In the material below, find the line with "left hip: (513, 342)" and the line with "nose: (401, 133)", then output those two lines and every line between them, exactly.
(Record set begins)
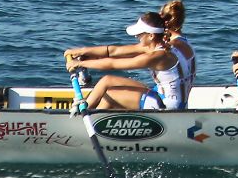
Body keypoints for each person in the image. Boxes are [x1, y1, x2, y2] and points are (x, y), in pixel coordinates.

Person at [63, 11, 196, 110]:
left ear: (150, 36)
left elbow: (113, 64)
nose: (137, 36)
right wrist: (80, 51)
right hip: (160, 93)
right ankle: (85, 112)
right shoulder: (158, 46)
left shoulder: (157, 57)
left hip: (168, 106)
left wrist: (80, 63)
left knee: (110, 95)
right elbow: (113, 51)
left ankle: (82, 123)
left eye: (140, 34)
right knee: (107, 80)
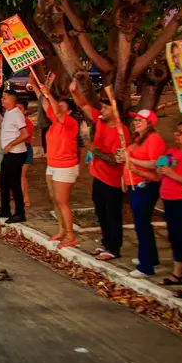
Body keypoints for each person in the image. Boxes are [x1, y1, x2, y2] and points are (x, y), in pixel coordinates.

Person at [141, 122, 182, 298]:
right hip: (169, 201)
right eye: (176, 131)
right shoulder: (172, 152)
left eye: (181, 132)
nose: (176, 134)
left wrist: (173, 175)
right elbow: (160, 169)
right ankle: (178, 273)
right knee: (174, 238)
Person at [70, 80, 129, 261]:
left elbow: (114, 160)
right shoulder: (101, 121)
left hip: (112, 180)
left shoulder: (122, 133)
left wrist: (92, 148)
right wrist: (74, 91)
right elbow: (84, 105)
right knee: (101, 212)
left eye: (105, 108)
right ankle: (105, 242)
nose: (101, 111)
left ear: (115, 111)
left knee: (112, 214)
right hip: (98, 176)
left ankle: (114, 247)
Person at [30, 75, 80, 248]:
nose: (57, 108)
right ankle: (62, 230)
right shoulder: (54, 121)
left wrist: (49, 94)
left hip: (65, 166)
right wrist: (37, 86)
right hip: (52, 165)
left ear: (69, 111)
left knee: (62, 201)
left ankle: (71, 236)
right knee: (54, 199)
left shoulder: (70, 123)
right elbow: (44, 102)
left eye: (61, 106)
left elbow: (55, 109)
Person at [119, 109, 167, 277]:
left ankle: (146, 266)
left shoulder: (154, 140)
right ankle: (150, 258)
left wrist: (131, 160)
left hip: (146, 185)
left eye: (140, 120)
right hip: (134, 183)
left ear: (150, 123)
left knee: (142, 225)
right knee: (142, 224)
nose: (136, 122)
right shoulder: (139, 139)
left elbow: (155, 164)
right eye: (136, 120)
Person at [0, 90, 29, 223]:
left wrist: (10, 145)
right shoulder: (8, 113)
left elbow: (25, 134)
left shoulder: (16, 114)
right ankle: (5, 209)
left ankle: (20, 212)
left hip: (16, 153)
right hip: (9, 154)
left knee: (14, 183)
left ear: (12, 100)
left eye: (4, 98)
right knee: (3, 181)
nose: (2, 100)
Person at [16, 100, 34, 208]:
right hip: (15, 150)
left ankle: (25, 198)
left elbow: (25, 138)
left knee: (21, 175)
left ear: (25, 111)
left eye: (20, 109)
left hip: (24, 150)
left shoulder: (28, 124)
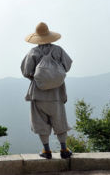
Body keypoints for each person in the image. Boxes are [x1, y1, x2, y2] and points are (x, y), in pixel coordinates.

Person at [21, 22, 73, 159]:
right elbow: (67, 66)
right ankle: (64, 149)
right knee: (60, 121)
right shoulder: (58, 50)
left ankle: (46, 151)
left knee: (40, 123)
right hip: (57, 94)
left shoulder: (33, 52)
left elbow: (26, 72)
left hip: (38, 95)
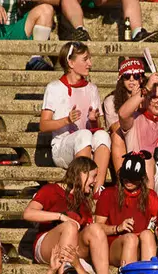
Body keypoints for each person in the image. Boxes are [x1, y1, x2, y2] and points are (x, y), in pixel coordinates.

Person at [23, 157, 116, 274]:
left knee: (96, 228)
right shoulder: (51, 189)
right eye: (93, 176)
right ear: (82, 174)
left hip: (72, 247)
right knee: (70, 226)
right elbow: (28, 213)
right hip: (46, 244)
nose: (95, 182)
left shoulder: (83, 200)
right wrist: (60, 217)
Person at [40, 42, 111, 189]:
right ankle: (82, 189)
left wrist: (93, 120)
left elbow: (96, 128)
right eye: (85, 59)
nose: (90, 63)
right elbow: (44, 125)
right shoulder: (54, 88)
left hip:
(Record set ends)
(Record set begins)
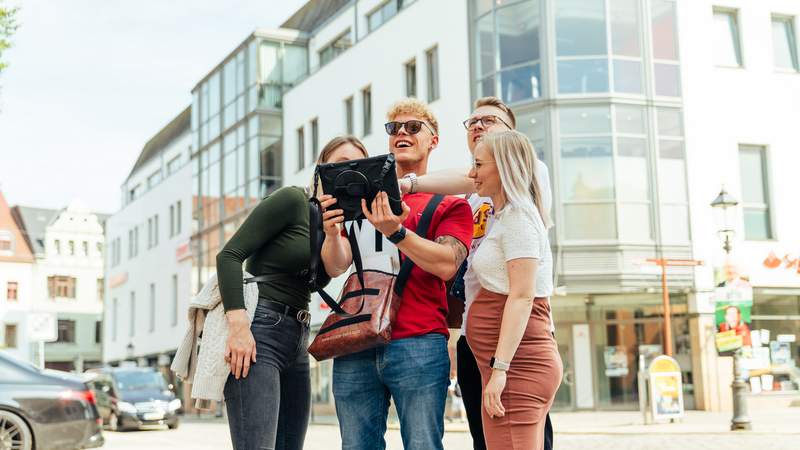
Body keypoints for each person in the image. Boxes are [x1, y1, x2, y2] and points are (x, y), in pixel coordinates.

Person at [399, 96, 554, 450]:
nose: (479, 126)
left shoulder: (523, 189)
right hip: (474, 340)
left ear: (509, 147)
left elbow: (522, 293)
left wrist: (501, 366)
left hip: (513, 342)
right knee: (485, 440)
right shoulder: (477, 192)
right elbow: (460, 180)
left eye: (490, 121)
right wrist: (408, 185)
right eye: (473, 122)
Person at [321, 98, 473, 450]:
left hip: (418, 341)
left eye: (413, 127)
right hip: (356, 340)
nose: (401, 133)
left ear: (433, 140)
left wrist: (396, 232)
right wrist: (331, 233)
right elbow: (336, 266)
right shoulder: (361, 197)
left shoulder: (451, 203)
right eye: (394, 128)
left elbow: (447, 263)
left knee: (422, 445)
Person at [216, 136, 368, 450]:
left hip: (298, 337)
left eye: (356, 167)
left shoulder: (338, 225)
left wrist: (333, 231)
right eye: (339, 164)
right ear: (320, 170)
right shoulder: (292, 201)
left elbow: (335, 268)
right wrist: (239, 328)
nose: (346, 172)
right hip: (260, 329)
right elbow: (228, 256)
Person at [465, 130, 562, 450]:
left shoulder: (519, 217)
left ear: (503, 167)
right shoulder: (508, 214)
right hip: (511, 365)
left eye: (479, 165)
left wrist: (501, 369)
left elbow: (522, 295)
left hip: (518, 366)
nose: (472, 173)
(Record set ends)
- _Written response_
left hip: (513, 342)
right knee: (485, 440)
right shoulder: (477, 192)
right elbow: (460, 180)
left eye: (490, 121)
right wrist: (408, 185)
right eye: (473, 122)
Person at [321, 98, 473, 450]:
left hip: (418, 341)
left eye: (413, 127)
right hip: (356, 340)
nose: (401, 133)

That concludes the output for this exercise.